Susan Baker ’09
When choosing an online graduate school last year, Home Depot manager and busy mom Susan Baker knew one thing for sure: she wanted a degree she could be proud of, and she was willing to work hard for it. No stranger to hard work, this mother of four (her youngest, a home-schooled teen) previously owned two businesses, and now traveled up to 200 miles a day visiting Home Depot stores as a human resource manager. She knew her schooling had to fit her busy schedule! But she had a few additional requirements for it as well: the school must be Western (West coast)-accredited, have a good reputation, and be able to inspire her with its core teachings and ethics. She also wanted an institution that supported her Christian values. History records that in ancient times the Bible was the basis of business, and Susan believes that it still contains key principles that are applicable in today’s business world.
Susan checked into a lot of online schools to see if they matched her wish list, but one by one, she crossed them out. Then, because her sister had graduated from APU and was a major inspiration in her life, Susan decided to check out APU’s online courses. After she did, she came to the conclusion that “If anyone could do a credible online degree, it would be APU.” Now, close to graduating from her 18-month program, she’s even more convinced of that. She commented, “Many online colleges can give you a quick education, but that doesn’t mean that their courses are structured or thoughtful.” She said few university courses ever ask the student, “What have you learned, and how are you going to apply this?” But APU did!
And Susan noted that although her online courses “are very intense and challenging, they’re well worth it.” Because she describes herself as an “in-person” person, Susan was happily surprised to find that the way APU provides lectures through PowerPoint made her feel very connected with her classmates. She said, “I thought I’d miss that online, but I don’t!” And she added, even though she doesn’t get to socialize with her classmates like at a traditional university, they’ve bonded, nonetheless. She says that they all get to chat at an online meeting place called the “Water Cooler.”
Susan says that one of her goals as a Home Depot manager has been to find ways to treat the employees better. She credits APU with helping her achieve that because “they allow you to implement what you learn, right on the job.” She explained how her courses have taught her to look at people in her organization as individuals, see how they work together, understand more about their individual traits - strengths, weaknesses, etc., and develop a management /leadership style that takes all those factors into consideration. As Susan puts it, “If anything is out of sync – if everyone is singing a different tune – how do we align our goals -- how does the company align theirs?”

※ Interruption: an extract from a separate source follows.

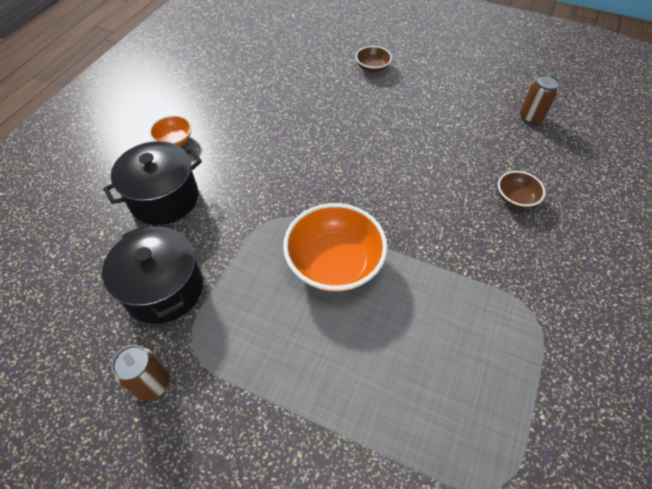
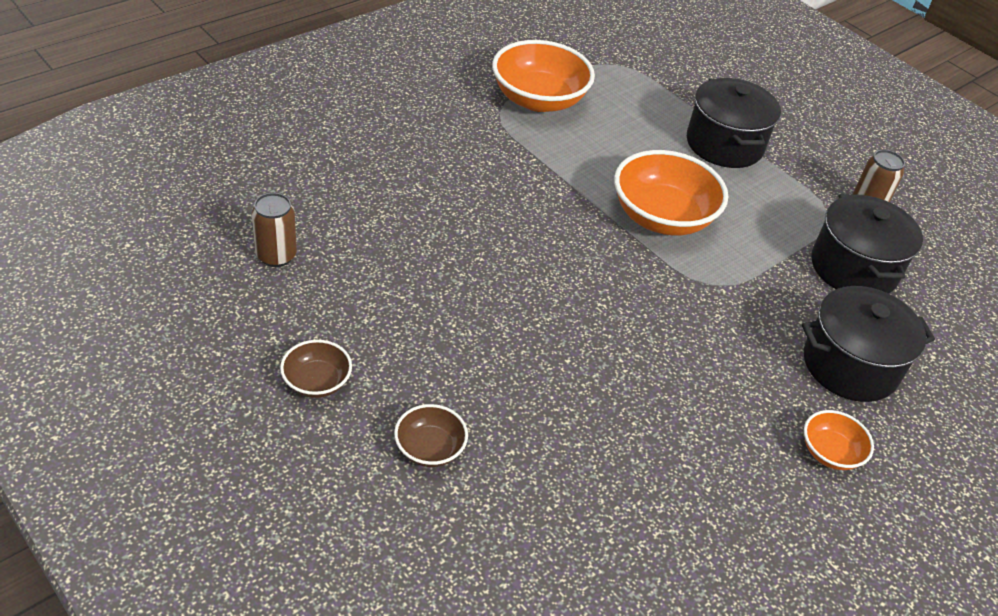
camera: 160 degrees left, 10 degrees down
(317, 399) = (724, 144): none -> black pot
(515, 198) = (413, 187): brown bowl -> brown bowl (317, 382)
(521, 357) = (538, 100): none -> orange bowl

She said that APU has taught her other valuable concepts as well, such as understanding that company attitudes and approaches start with management. If management is dissatisfied, she said, that attitude “trickles down” to employees, and then to customers. That impacts sales. Susan said that she feels APU has helped her become the type of manager that can inspire, motivate, and provide the type of leadership that will positively impact both employees and customers.
And because of another key point Susan learned at APU -- that businesses need a vision to communicate -- she said she hopes to communicate her company’s vision to others. “I feel confident from the knowledge I’ve gained at APU,” she said. “What is my company’s vision, and how do I communicate it? I just go back to Home Depot’s Value Wheel. It says ‘Do the right thing.’ And that’s what I want to do.” While all this sounds like a tall order, Susan feels that APU has prepared her well to achieve these goals.
Be a positive agent for change. That’s what Susan wants, and that’s clearly one of APU’s core values as well. For her future, Susan hopes to become a store manager, because she feels she could make a more direct impact there. But Susan has already made a direct impact on her family: her kids say they’re so impressed with what she’s learned at APU, they want her kind of education too. Susan said she’d be happy if they followed in her footsteps and went to APU!